Saved data entries
══════════════════════════════
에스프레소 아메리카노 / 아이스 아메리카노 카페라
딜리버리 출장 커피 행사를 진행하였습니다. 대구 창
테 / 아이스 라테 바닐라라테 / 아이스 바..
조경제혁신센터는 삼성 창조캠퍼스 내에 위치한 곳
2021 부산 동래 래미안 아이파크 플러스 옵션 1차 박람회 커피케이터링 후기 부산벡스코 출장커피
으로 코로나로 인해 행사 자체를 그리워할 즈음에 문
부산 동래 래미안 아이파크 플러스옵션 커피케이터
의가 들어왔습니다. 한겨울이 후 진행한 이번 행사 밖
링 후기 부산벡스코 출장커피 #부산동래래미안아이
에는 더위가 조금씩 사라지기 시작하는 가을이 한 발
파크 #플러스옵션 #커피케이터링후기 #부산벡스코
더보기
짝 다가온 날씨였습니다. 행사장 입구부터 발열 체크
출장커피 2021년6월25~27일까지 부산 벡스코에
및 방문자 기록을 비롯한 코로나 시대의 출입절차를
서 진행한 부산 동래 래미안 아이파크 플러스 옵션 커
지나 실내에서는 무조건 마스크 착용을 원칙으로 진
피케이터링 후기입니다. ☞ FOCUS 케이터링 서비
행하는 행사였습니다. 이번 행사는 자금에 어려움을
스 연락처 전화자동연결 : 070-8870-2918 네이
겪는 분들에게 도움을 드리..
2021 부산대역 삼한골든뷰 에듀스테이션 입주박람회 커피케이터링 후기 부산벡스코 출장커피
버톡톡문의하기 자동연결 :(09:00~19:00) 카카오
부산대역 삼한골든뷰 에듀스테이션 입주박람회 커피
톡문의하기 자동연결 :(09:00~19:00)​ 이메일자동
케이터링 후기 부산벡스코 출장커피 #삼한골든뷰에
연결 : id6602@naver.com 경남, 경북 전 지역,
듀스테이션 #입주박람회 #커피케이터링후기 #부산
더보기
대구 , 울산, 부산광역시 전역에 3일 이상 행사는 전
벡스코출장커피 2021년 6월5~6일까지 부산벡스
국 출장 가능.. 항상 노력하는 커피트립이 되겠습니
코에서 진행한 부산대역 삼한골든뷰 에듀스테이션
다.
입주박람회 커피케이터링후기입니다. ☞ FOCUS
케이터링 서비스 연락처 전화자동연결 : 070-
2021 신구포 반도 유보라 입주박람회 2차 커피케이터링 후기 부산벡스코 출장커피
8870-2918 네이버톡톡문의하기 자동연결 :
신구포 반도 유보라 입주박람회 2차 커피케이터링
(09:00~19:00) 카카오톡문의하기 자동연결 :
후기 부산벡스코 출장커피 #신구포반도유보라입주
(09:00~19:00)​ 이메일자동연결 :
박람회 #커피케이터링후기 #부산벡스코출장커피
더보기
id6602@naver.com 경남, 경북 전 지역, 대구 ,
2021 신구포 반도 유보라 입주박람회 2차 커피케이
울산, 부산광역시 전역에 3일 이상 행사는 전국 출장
══════════════════════════════
PROBLEM DETAILS
Please copy out each entry exactly as it appears above.

RESULT OF THE EXERCISE
에스프레소 아메리카노 / 아이스 아메리카노 카페라
딜리버리 출장 커피 행사를 진행하였습니다. 대구 창
테 / 아이스 라테 바닐라라테 / 아이스 바..
조경제혁신센터는 삼성 창조캠퍼스 내에 위치한 곳
2021 부산 동래 래미안 아이파크 플러스 옵션 1차 박람회 커피케이터링 후기 부산벡스코 출장커피
으로 코로나로 인해 행사 자체를 그리워할 즈음에 문
부산 동래 래미안 아이파크 플러스옵션 커피케이터
의가 들어왔습니다. 한겨울이 후 진행한 이번 행사 밖
링 후기 부산벡스코 출장커피 #부산동래래미안아이
에는 더위가 조금씩 사라지기 시작하는 가을이 한 발
파크 #플러스옵션 #커피케이터링후기 #부산벡스코
더보기
짝 다가온 날씨였습니다. 행사장 입구부터 발열 체크
출장커피 2021년6월25~27일까지 부산 벡스코에
및 방문자 기록을 비롯한 코로나 시대의 출입절차를
서 진행한 부산 동래 래미안 아이파크 플러스 옵션 커
지나 실내에서는 무조건 마스크 착용을 원칙으로 진
피케이터링 후기입니다. ☞ FOCUS 케이터링 서비
행하는 행사였습니다. 이번 행사는 자금에 어려움을
스 연락처 전화자동연결 : 070-8870-2918 네이
겪는 분들에게 도움을 드리..
2021 부산대역 삼한골든뷰 에듀스테이션 입주박람회 커피케이터링 후기 부산벡스코 출장커피
버톡톡문의하기 자동연결 :(09:00~19:00) 카카오
부산대역 삼한골든뷰 에듀스테이션 입주박람회 커피
톡문의하기 자동연결 :(09:00~19:00)​ 이메일자동
케이터링 후기 부산벡스코 출장커피 #삼한골든뷰에
연결 : id6602@naver.com 경남, 경북 전 지역,
듀스테이션 #입주박람회 #커피케이터링후기 #부산
더보기
대구 , 울산, 부산광역시 전역에 3일 이상 행사는 전
벡스코출장커피 2021년 6월5~6일까지 부산벡스
국 출장 가능.. 항상 노력하는 커피트립이 되겠습니
코에서 진행한 부산대역 삼한골든뷰 에듀스테이션
다.
입주박람회 커피케이터링후기입니다. ☞ FOCUS
케이터링 서비스 연락처 전화자동연결 : 070-
2021 신구포 반도 유보라 입주박람회 2차 커피케이터링 후기 부산벡스코 출장커피
8870-2918 네이버톡톡문의하기 자동연결 :
신구포 반도 유보라 입주박람회 2차 커피케이터링
(09:00~19:00) 카카오톡문의하기 자동연결 :
후기 부산벡스코 출장커피 #신구포반도유보라입주
(09:00~19:00)​ 이메일자동연결 :
박람회 #커피케이터링후기 #부산벡스코출장커피
더보기
id6602@naver.com 경남, 경북 전 지역, 대구 ,
2021 신구포 반도 유보라 입주박람회 2차 커피케이
울산, 부산광역시 전역에 3일 이상 행사는 전국 출장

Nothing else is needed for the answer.